DIRECTIONS FOR THIS TASK - Please copy the lines below, exactly as they are, from the one with "nose: (44, 69)" through the one with "left hip: (72, 88)", and leave out the pictures.
EXTRACTED RECORDS START
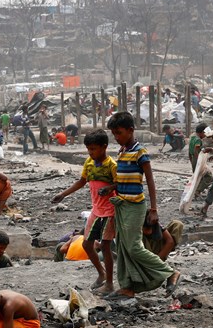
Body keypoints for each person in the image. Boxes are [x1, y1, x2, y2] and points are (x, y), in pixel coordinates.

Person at [106, 112, 181, 299]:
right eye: (114, 134)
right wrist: (111, 188)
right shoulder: (122, 152)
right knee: (122, 247)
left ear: (131, 130)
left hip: (134, 206)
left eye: (119, 133)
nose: (116, 137)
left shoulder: (140, 152)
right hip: (121, 205)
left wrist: (154, 209)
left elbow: (149, 181)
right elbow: (125, 180)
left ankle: (169, 272)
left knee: (133, 247)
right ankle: (127, 286)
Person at [51, 129, 117, 293]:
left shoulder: (112, 165)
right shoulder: (88, 163)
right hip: (96, 210)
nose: (91, 152)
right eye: (89, 149)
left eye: (93, 149)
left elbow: (121, 185)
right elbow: (81, 182)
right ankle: (101, 272)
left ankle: (109, 283)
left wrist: (109, 188)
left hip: (109, 211)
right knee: (87, 244)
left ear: (104, 147)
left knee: (106, 247)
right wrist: (63, 194)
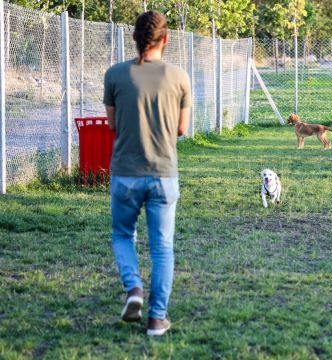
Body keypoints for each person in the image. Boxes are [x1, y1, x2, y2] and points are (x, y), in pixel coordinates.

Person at [103, 11, 191, 336]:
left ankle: (134, 289)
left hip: (125, 173)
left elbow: (111, 124)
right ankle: (157, 319)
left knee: (123, 235)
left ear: (134, 38)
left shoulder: (114, 75)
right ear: (165, 40)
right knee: (162, 247)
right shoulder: (180, 77)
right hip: (164, 174)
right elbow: (182, 128)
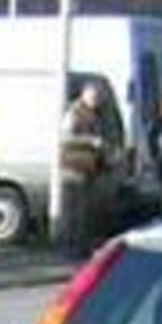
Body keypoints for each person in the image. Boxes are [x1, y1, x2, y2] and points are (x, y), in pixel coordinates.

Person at [58, 79, 118, 250]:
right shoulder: (74, 113)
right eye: (94, 96)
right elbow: (65, 138)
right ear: (85, 94)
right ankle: (68, 245)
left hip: (89, 168)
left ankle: (80, 244)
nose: (97, 100)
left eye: (99, 97)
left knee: (85, 211)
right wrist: (91, 141)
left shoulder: (96, 114)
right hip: (73, 167)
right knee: (72, 211)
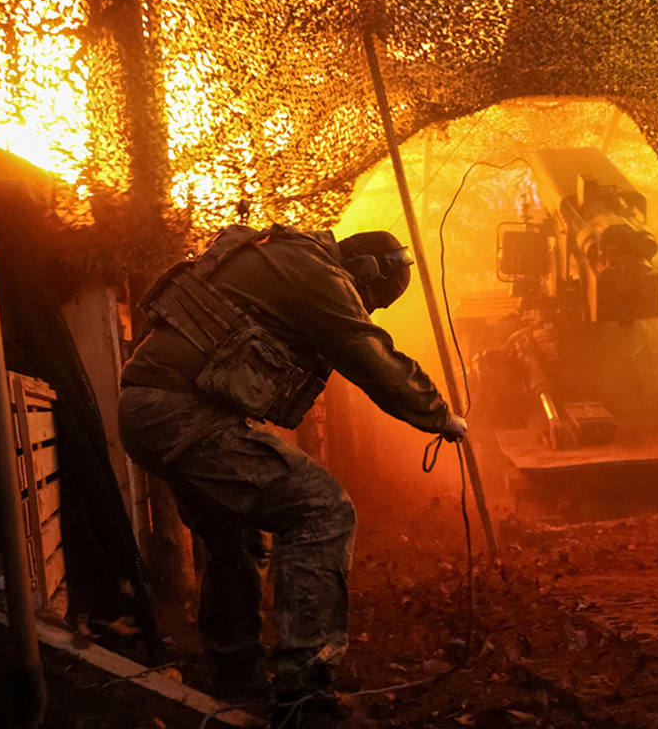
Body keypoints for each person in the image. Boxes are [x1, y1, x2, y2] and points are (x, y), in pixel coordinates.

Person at [117, 224, 466, 718]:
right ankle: (304, 688)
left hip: (153, 408)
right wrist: (438, 414)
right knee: (320, 509)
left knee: (232, 534)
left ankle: (235, 674)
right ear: (363, 270)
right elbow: (365, 351)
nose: (365, 306)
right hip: (181, 414)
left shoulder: (283, 259)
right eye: (371, 297)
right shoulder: (314, 272)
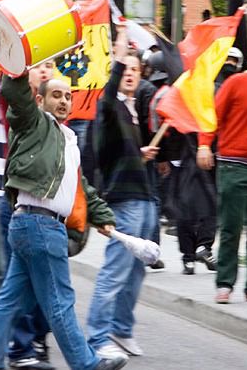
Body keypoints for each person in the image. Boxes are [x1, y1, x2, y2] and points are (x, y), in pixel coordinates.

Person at [0, 59, 125, 370]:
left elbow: (80, 186)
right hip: (40, 225)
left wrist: (102, 216)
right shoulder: (33, 122)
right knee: (60, 301)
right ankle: (86, 364)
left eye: (68, 96)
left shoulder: (68, 140)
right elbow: (14, 92)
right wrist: (16, 61)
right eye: (57, 95)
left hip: (31, 225)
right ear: (39, 100)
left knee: (9, 300)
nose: (64, 101)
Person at [86, 30, 158, 360]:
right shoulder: (109, 105)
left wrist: (139, 153)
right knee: (116, 270)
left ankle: (122, 329)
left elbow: (118, 152)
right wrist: (117, 54)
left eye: (135, 68)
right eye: (124, 68)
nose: (130, 72)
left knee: (137, 269)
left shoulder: (130, 111)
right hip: (124, 200)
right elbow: (108, 94)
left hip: (143, 197)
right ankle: (98, 337)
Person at [0, 56, 56, 369]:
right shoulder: (9, 100)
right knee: (14, 283)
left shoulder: (52, 116)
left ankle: (28, 343)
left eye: (50, 65)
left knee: (36, 281)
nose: (44, 69)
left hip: (44, 207)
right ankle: (21, 347)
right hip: (10, 198)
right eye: (38, 65)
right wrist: (15, 54)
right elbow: (3, 85)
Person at [198, 64, 247, 304]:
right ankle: (224, 283)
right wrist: (204, 144)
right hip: (234, 165)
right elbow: (212, 115)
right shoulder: (236, 82)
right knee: (231, 227)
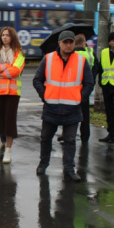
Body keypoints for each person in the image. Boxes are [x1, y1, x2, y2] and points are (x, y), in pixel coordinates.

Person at [32, 30, 94, 181]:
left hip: (72, 108)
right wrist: (45, 95)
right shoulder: (48, 59)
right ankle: (43, 163)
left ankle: (69, 169)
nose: (68, 45)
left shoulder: (81, 60)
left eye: (70, 42)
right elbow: (37, 80)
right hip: (51, 107)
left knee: (70, 140)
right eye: (65, 42)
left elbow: (89, 83)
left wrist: (80, 97)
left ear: (74, 43)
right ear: (59, 43)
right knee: (46, 137)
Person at [0, 26, 25, 164]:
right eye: (3, 35)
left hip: (13, 92)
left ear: (12, 37)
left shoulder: (18, 53)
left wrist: (0, 71)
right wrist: (5, 66)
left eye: (7, 35)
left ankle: (8, 150)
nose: (4, 37)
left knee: (10, 121)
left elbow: (15, 71)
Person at [73, 34, 96, 144]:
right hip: (86, 88)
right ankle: (85, 137)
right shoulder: (90, 54)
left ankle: (68, 135)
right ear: (83, 43)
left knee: (70, 113)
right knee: (85, 115)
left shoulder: (71, 54)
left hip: (72, 88)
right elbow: (97, 68)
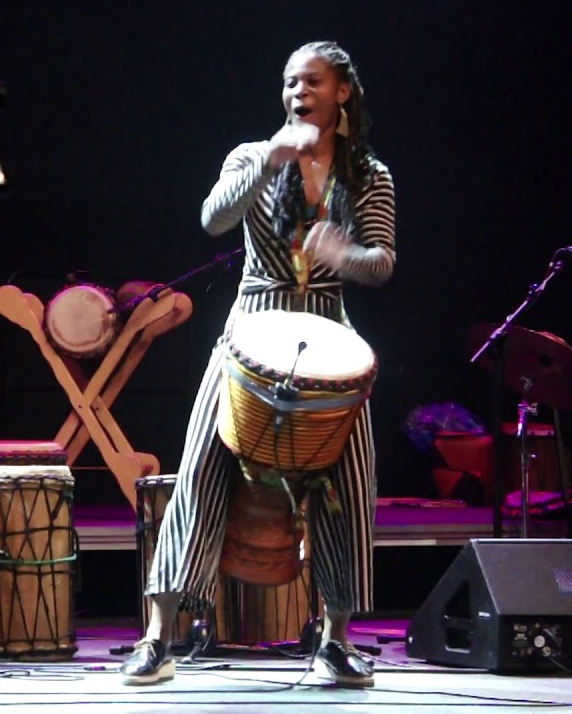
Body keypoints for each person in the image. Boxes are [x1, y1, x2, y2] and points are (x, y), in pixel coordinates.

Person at [120, 41, 395, 687]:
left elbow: (381, 262)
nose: (297, 92)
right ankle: (159, 636)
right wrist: (267, 162)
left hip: (330, 328)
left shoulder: (369, 175)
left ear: (342, 93)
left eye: (312, 81)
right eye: (289, 81)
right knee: (201, 469)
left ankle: (336, 639)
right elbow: (213, 219)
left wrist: (347, 254)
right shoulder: (251, 155)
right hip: (253, 324)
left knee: (351, 483)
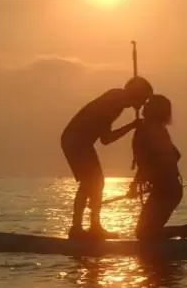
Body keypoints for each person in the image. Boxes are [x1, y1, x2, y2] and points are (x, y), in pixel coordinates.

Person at [61, 76, 154, 239]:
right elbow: (107, 139)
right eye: (144, 98)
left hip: (80, 141)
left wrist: (131, 126)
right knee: (90, 182)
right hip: (76, 141)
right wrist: (132, 125)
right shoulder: (115, 101)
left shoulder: (117, 100)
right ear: (136, 93)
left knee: (95, 183)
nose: (143, 103)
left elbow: (105, 138)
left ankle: (92, 227)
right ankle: (78, 228)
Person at [130, 94, 187, 241]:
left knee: (145, 234)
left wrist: (140, 182)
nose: (144, 106)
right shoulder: (155, 129)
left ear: (155, 110)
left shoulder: (150, 130)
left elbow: (154, 160)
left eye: (149, 104)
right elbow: (174, 155)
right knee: (145, 232)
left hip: (167, 190)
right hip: (166, 189)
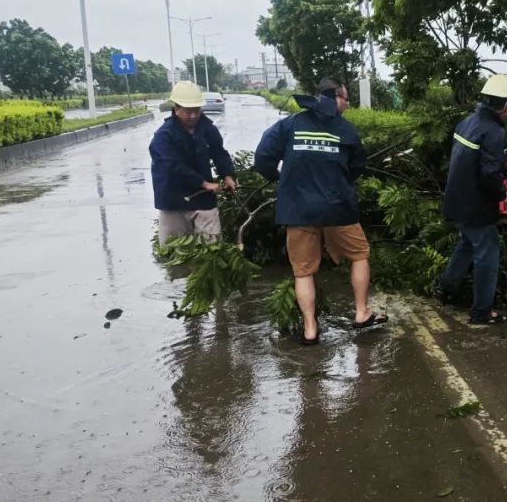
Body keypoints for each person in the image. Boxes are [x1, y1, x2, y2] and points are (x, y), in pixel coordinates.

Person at [253, 77, 387, 345]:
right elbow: (357, 166)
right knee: (359, 255)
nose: (347, 104)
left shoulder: (289, 125)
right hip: (339, 209)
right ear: (335, 97)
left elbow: (263, 157)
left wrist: (280, 179)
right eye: (346, 99)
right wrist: (338, 182)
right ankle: (361, 312)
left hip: (298, 209)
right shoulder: (346, 130)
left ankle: (310, 329)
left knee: (303, 271)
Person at [436, 74, 507, 325]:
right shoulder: (495, 131)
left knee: (466, 244)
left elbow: (474, 156)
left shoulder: (467, 122)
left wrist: (504, 161)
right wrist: (504, 194)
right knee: (488, 252)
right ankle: (482, 312)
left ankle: (445, 289)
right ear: (505, 105)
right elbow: (489, 176)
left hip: (456, 200)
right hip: (476, 206)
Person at [150, 80, 236, 245]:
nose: (193, 116)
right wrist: (204, 183)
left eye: (196, 110)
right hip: (174, 200)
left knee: (212, 246)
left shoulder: (207, 128)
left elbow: (219, 152)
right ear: (176, 109)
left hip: (204, 199)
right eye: (188, 111)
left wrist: (228, 176)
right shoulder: (163, 136)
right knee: (175, 248)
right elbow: (171, 166)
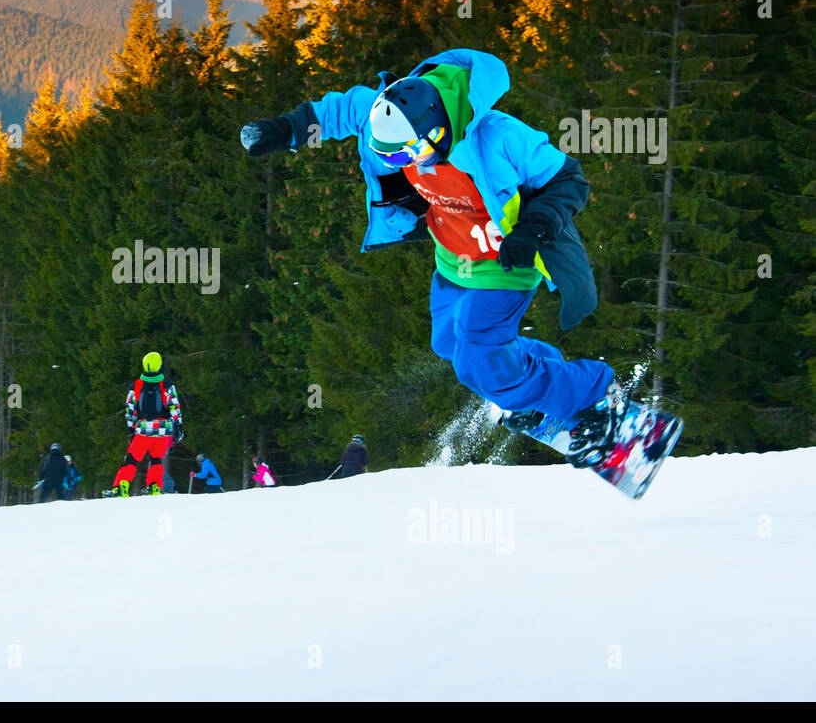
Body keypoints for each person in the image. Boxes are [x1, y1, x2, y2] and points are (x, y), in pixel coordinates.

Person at [240, 48, 656, 470]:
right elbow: (339, 111)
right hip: (452, 262)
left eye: (408, 155)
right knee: (450, 344)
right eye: (391, 157)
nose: (402, 165)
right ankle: (533, 377)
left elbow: (568, 179)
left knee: (479, 364)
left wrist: (533, 231)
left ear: (436, 133)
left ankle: (594, 397)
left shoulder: (499, 136)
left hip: (502, 266)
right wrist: (282, 130)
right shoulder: (389, 118)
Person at [109, 351, 182, 497]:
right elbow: (174, 407)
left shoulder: (135, 385)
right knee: (156, 459)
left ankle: (122, 487)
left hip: (143, 429)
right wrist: (178, 426)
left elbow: (130, 410)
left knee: (132, 458)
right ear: (159, 365)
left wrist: (131, 429)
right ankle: (154, 487)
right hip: (163, 429)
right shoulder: (167, 384)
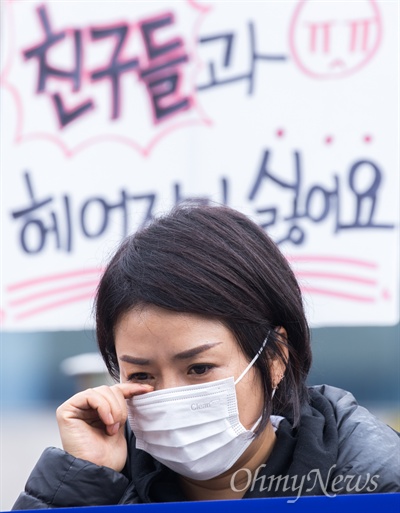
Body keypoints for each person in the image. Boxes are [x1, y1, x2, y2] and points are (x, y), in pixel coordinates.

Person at [13, 203, 400, 508]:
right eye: (141, 376)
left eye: (199, 368)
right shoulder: (102, 477)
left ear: (275, 357)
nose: (170, 394)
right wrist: (83, 480)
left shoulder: (375, 483)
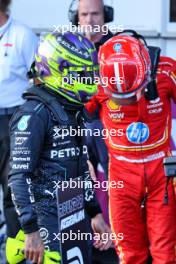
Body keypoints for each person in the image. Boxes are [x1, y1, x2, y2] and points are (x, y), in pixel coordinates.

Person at [8, 31, 112, 264]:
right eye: (82, 74)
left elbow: (82, 166)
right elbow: (18, 177)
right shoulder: (33, 114)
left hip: (73, 218)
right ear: (60, 70)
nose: (89, 80)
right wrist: (31, 231)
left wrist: (95, 212)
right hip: (45, 227)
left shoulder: (72, 110)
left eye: (90, 74)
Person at [85, 32, 176, 263]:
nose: (132, 100)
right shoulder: (93, 78)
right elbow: (73, 118)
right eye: (120, 96)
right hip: (120, 176)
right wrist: (83, 157)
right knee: (129, 254)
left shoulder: (166, 70)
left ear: (147, 69)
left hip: (161, 174)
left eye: (135, 91)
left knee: (166, 253)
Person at [0, 0, 38, 238]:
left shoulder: (23, 35)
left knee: (14, 192)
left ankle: (18, 254)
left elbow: (39, 81)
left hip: (13, 119)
EXTRACTED RECORDS END
OUTPUT -
nose: (44, 69)
left hip: (44, 207)
right ankle: (21, 347)
right hip: (10, 198)
right eye: (38, 65)
right wrist: (15, 54)
right elbow: (3, 85)
Person at [198, 64, 247, 304]:
right ankle: (224, 283)
right wrist: (204, 144)
right hip: (234, 165)
right elbow: (212, 115)
right shoulder: (236, 82)
right knee: (231, 227)
Body keypoints for each person in the image. Boxes are [x1, y1, x2, y2] and points are (x, y), in pixel coordinates.

Person at [32, 30, 94, 181]:
left hip: (72, 108)
right wrist: (45, 95)
right shoulder: (48, 59)
right ankle: (43, 163)
left ankle: (69, 169)
nose: (68, 45)
left shoulder: (81, 60)
left eye: (70, 42)
right elbow: (37, 80)
right hip: (51, 107)
left knee: (70, 140)
right eye: (65, 42)
left elbow: (89, 83)
left wrist: (80, 97)
left ear: (74, 43)
right ear: (59, 43)
right knee: (46, 137)
Person at [0, 26, 25, 164]:
right eye: (3, 35)
left hip: (13, 92)
left ear: (12, 37)
left shoulder: (18, 53)
left wrist: (0, 71)
right wrist: (5, 66)
left eye: (7, 35)
left ankle: (8, 150)
nose: (4, 37)
left knee: (10, 121)
left elbow: (15, 71)
Person at [73, 34, 96, 144]:
right hip: (86, 88)
right ankle: (85, 137)
right shoulder: (90, 54)
left ankle: (68, 135)
right ear: (83, 43)
left knee: (70, 113)
right knee: (85, 115)
left shoulder: (71, 54)
left hip: (72, 88)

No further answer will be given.